■ EXTRACTED MATERIAL ■
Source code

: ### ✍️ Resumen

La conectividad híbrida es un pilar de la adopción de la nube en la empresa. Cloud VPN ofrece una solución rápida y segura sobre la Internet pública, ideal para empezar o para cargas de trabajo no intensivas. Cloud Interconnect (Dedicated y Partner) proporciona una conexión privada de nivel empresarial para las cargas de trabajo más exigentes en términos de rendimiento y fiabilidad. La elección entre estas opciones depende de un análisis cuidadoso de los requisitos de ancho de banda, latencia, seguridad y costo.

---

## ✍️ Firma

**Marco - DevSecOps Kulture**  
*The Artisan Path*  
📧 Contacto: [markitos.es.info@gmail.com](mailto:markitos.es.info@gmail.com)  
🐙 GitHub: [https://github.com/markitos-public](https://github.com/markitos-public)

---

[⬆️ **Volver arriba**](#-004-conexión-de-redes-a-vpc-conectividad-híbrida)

■ WHAT THE TASK REQUIRES ■
Please output the complete set of records above without any alteration.

■ ANSWER TO THE EXERCISE ■
Source code

: ### ✍️ Resumen

La conectividad híbrida es un pilar de la adopción de la nube en la empresa. Cloud VPN ofrece una solución rápida y segura sobre la Internet pública, ideal para empezar o para cargas de trabajo no intensivas. Cloud Interconnect (Dedicated y Partner) proporciona una conexión privada de nivel empresarial para las cargas de trabajo más exigentes en términos de rendimiento y fiabilidad. La elección entre estas opciones depende de un análisis cuidadoso de los requisitos de ancho de banda, latencia, seguridad y costo.

---

## ✍️ Firma

**Marco - DevSecOps Kulture**  
*The Artisan Path*  
📧 Contacto: [markitos.es.info@gmail.com](mailto:markitos.es.info@gmail.com)  
🐙 GitHub: [https://github.com/markitos-public](https://github.com/markitos-public)

---

[⬆️ **Volver arriba**](#-004-conexión-de-redes-a-vpc-conectividad-híbrida)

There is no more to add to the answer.